## SUPPLIED RECORDS:
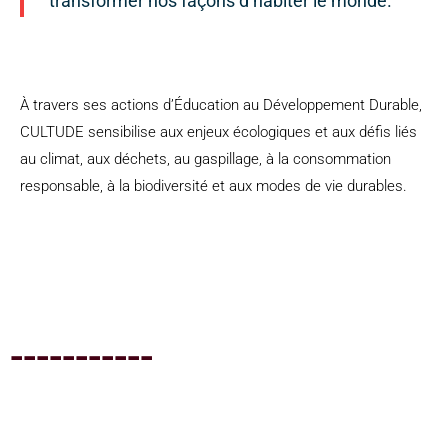
transformer nos façons d’habiter le monde.
À travers ses actions d’Éducation au Développement Durable,
CULTUDE sensibilise aux enjeux écologiques et aux défis liés
au climat, aux déchets, au gaspillage, à la consommation
responsable, à la biodiversité et aux modes de vie durables.
-----------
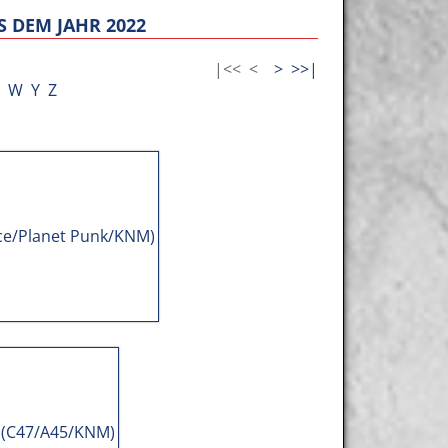
 DEM JAHR 2022
|<<
<
>
>>|
W
Y
Z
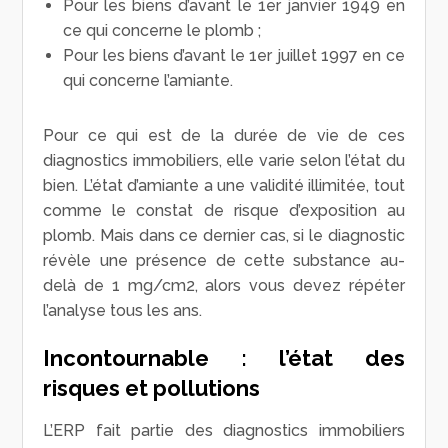
Pour les biens d’avant le 1
er
janvier 1949 en
ce qui concerne le plomb ;
Pour les biens d’avant le 1
er
juillet 1997 en ce
qui concerne l’amiante.
Pour ce qui est de la durée de vie de ces
diagnostics immobiliers, elle varie selon l’état du
bien. L’état d’amiante a une validité illimitée, tout
comme le constat de risque d’exposition au
plomb. Mais dans ce dernier cas, si le diagnostic
révèle une présence de cette substance au-
delà de 1 mg/cm
2
, alors vous devez répéter
l’analyse tous les ans.
Incontournable : l’état des
risques et pollutions
L’ERP fait partie des diagnostics immobiliers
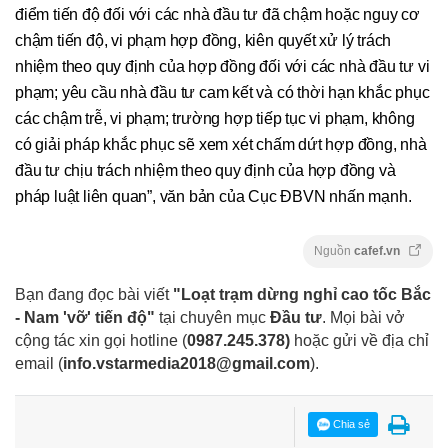
điểm tiến độ đối với các nhà đầu tư đã chậm hoặc nguy cơ
chậm tiến độ, vi phạm hợp đồng, kiên quyết xử lý trách
nhiệm theo quy định của hợp đồng đối với các nhà đầu tư vi
phạm; yêu cầu nhà đầu tư cam kết và có thời hạn khắc phục
các chậm trễ, vi phạm; trường hợp tiếp tục vi phạm, không
có giải pháp khắc phục sẽ xem xét chấm dứt hợp đồng, nhà
đầu tư chịu trách nhiệm theo quy định của hợp đồng và
pháp luật liên quan”, văn bản của Cục ĐBVN nhấn mạnh.
Nguồn
cafef.vn
Bạn đang đọc bài viết
"Loạt trạm dừng nghỉ cao tốc Bắc
- Nam 'vỡ' tiến độ"
tại chuyên mục
Đầu tư
. Mọi bài vở
cộng tác xin gọi hotline (
0987.245.378
)
hoặc gửi về địa chỉ
email
(
info.vstarmedia2018@gmail.com
).
Chia sẻ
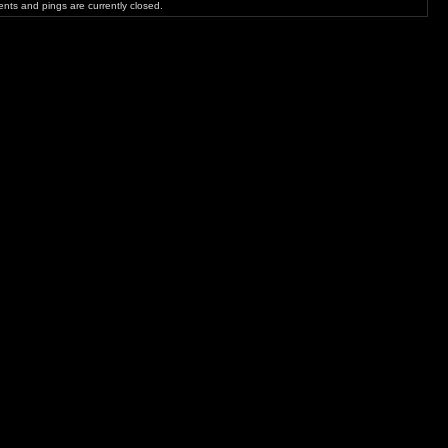
ts and pings are currently closed.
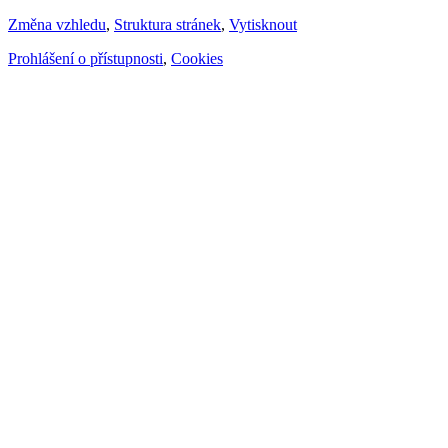
Změna vzhledu
,
Struktura stránek
,
Vytisknout
Prohlášení o přístupnosti
,
Cookies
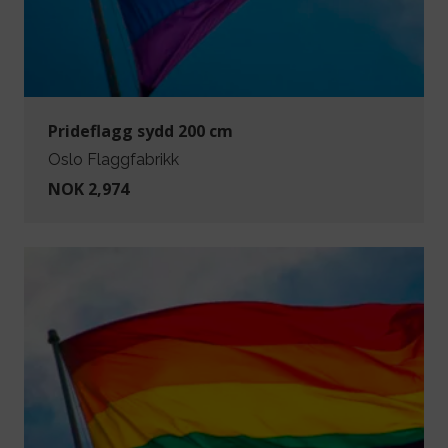
Prideflagg sydd 200 cm
Oslo Flaggfabrikk
NOK 2,974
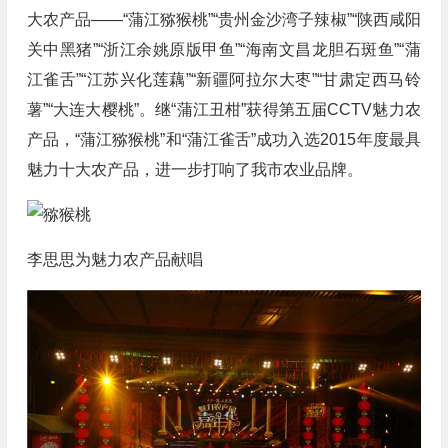
大农产品——“蒲江猕猴桃”“贵州金沙湾子辣椒”“陕西咸阳
关中黑猪”“浙江余姚原版甲鱼”“海南文昌龙胆石斑鱼”“蒲
江雀舌”“江苏兴化莲藕”“新疆阿拉尔大枣”“甘肃定西马铃
薯”“大连大樱桃”。继“蒲江丑柑”获得第五届CCTV魅力农
产品，“蒲江猕猴桃”和“蒲江雀舌”成功入选2015年度最具
魅力十大农产品，进一步打响了我市农业品牌。
李思思为魅力农产品献唱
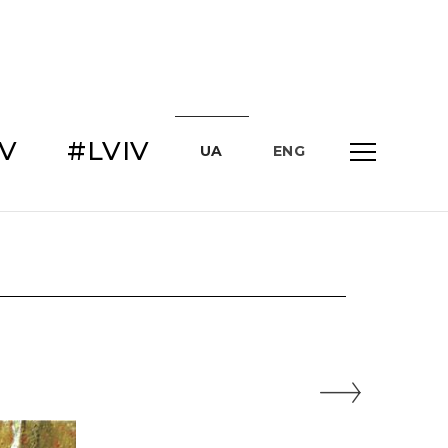
IV
#LVIV
UA
ENG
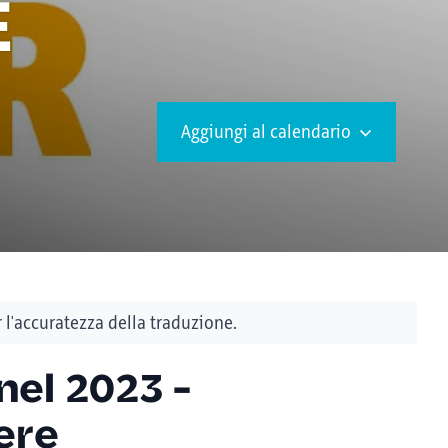
E
Aggiungi al calendario
l'accuratezza della traduzione.
 nel 2023 -
iere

## WHAT IS EXPECTED:
Where a line in the records above contains the string "phục", return that line.

## REPLY TO THE EXERCISE:
phạm; yêu cầu nhà đầu tư cam kết và có thời hạn khắc phục
có giải pháp khắc phục sẽ xem xét chấm dứt hợp đồng, nhà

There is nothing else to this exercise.